What do you mean by butterflies and wheels? It's really elaborate, so the Weierstrass sub would usually be my last resort unless I was having a (really) bad day, haha!

It's from this poem. It means you could have achieved the same result more easily.

Reply 12

Ilovemaths96

Original post by Khallil

I don't actually remember. I think I learnt it in the Mega A Level Maths Thread Mk III. It might have been Felix, joostan, Llewellyn, davros or another awesome person who taught it to me. I'll try and find the link to the explanation. It's pretty coherent.

I've always noticed you give an unusual (in a good way) method of doing a problem, like today, I wanna learn cool stuff like that too hence my username :smile:

Reply 13

atsruser

Original post by Khallil

What do you mean by butterflies and wheels? It's really elaborate, so the Weierstrass sub would usually be my last resort unless I was having a (really) bad day, haha!

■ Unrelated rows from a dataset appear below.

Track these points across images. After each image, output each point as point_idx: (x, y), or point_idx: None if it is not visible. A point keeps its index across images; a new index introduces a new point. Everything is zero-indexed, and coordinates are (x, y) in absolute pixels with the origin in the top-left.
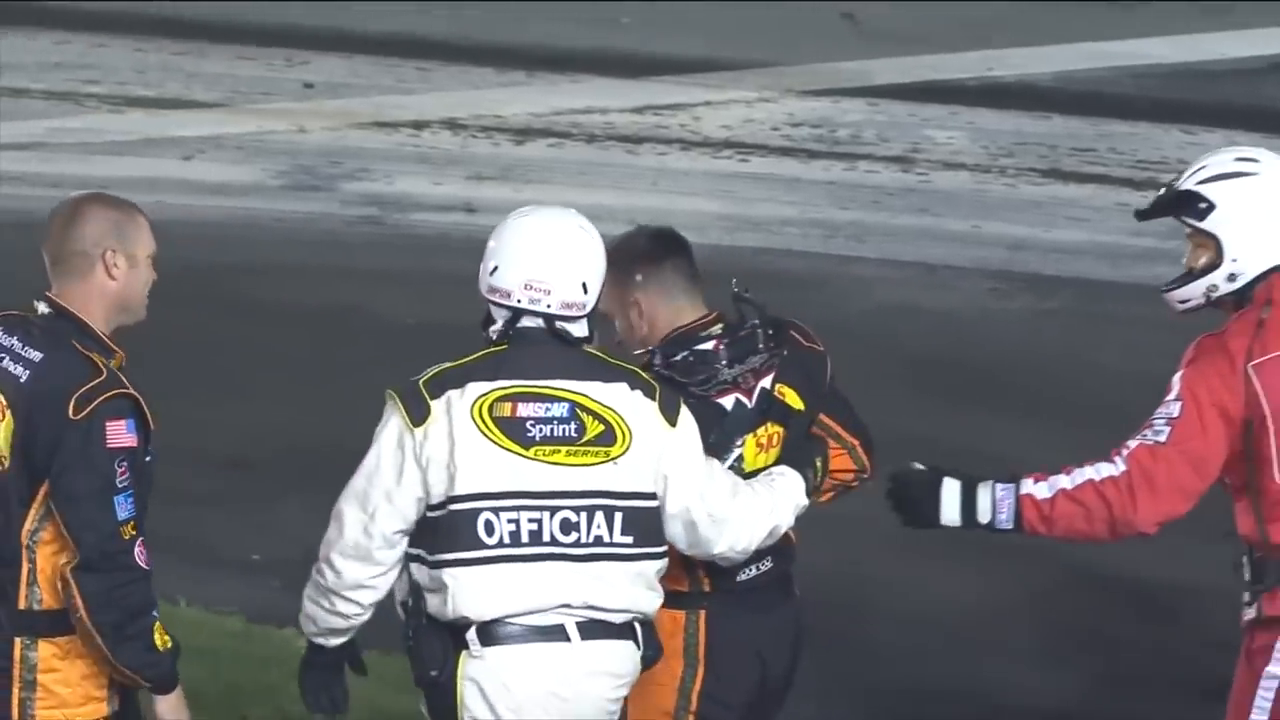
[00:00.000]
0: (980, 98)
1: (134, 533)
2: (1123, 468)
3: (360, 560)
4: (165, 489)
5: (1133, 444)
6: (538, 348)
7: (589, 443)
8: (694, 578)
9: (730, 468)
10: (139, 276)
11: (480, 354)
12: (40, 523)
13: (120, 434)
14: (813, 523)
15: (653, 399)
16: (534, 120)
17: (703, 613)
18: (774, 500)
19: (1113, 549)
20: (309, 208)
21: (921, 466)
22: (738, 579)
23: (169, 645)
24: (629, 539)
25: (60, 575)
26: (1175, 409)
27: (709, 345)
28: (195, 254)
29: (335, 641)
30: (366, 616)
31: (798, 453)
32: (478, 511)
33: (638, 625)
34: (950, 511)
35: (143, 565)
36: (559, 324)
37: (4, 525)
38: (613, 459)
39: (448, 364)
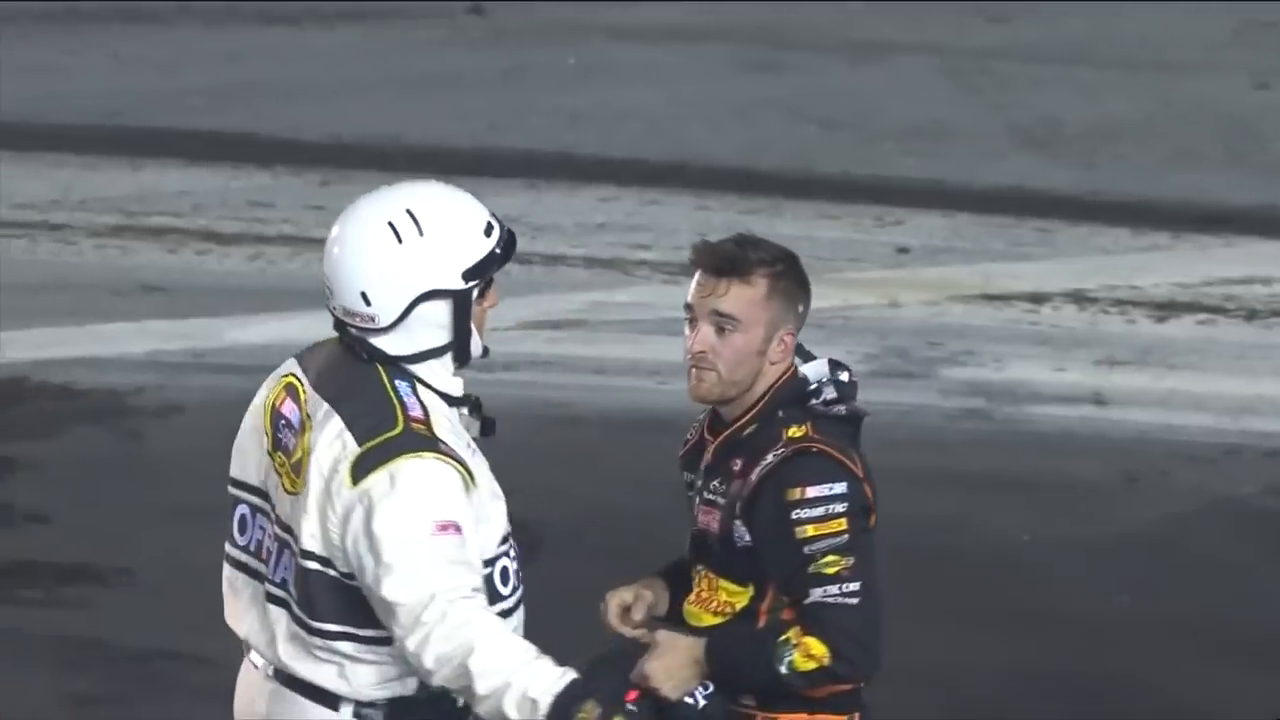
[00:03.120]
0: None
1: None
2: None
3: None
4: None
5: None
6: (334, 346)
7: (293, 467)
8: None
9: None
10: None
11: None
12: None
13: None
14: None
15: (359, 445)
16: (1179, 292)
17: (858, 715)
18: (484, 646)
19: None
20: (902, 398)
21: None
22: None
23: None
24: (299, 596)
25: None
26: None
27: (846, 376)
28: None
29: None
30: None
31: (603, 673)
32: (236, 501)
33: (344, 701)
34: None
35: None
36: (353, 331)
37: None
38: (296, 494)
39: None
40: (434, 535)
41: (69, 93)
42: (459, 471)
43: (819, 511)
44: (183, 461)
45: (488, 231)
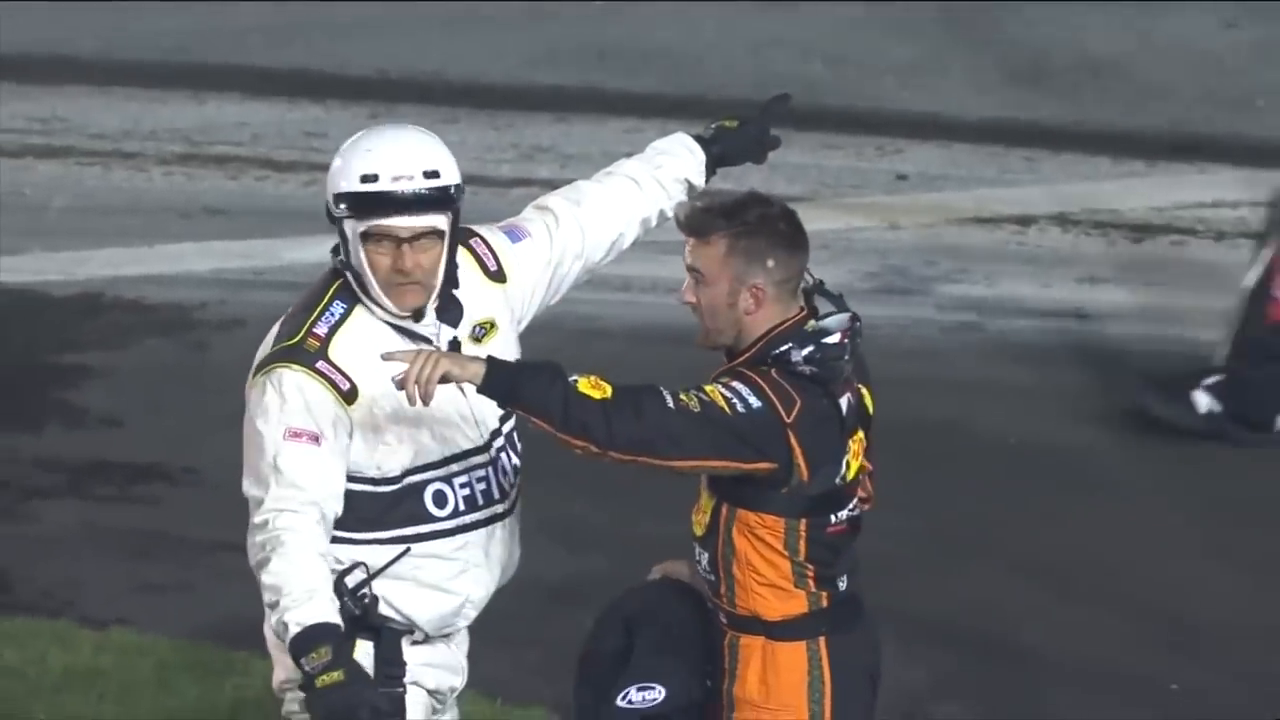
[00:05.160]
0: None
1: None
2: None
3: None
4: None
5: None
6: None
7: None
8: (810, 593)
9: (842, 474)
10: None
11: None
12: None
13: None
14: None
15: (268, 348)
16: (1154, 216)
17: (823, 640)
18: (277, 563)
19: None
20: (901, 312)
21: None
22: (841, 589)
23: None
24: None
25: None
26: None
27: (835, 339)
28: None
29: None
30: None
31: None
32: None
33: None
34: None
35: None
36: None
37: None
38: None
39: None
40: (285, 440)
41: (139, 32)
42: (326, 387)
43: (725, 393)
44: (243, 370)
45: (367, 180)
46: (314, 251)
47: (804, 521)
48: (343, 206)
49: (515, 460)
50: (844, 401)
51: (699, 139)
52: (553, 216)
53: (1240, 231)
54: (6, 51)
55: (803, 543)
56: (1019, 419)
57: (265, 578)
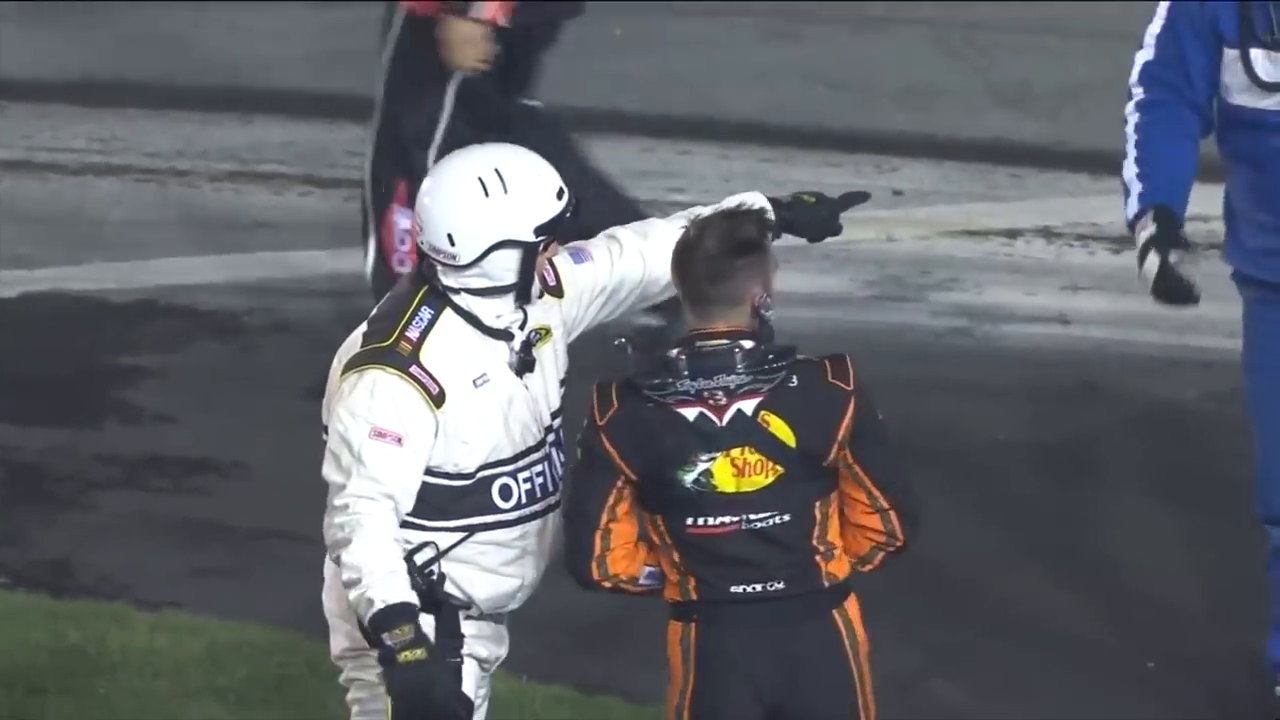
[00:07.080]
0: None
1: None
2: None
3: None
4: None
5: None
6: (410, 273)
7: None
8: (684, 587)
9: (695, 481)
10: None
11: None
12: None
13: None
14: None
15: (360, 347)
16: None
17: (694, 625)
18: (358, 545)
19: None
20: (897, 319)
21: None
22: (730, 590)
23: None
24: None
25: None
26: None
27: (673, 353)
28: None
29: None
30: None
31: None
32: None
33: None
34: None
35: None
36: (433, 263)
37: None
38: None
39: None
40: (369, 438)
41: (192, 59)
42: (418, 391)
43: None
44: (288, 371)
45: (559, 195)
46: (353, 262)
47: (660, 518)
48: (544, 235)
49: (562, 455)
50: (689, 412)
51: (774, 202)
52: (618, 245)
53: (1211, 243)
54: (70, 77)
55: (667, 538)
56: (1006, 416)
57: (346, 557)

Well, Mr M has nicely provided the source of the expression. "breaking a butterfly on a wheel" mean to use vast overkill for a task. However, please don't take that as a criticism; it's very good practise to figure out as many different solutions as you can to a problem (though to be honest, once I've figured out one solution to a problem, I usually lose interest in doing it in other ways).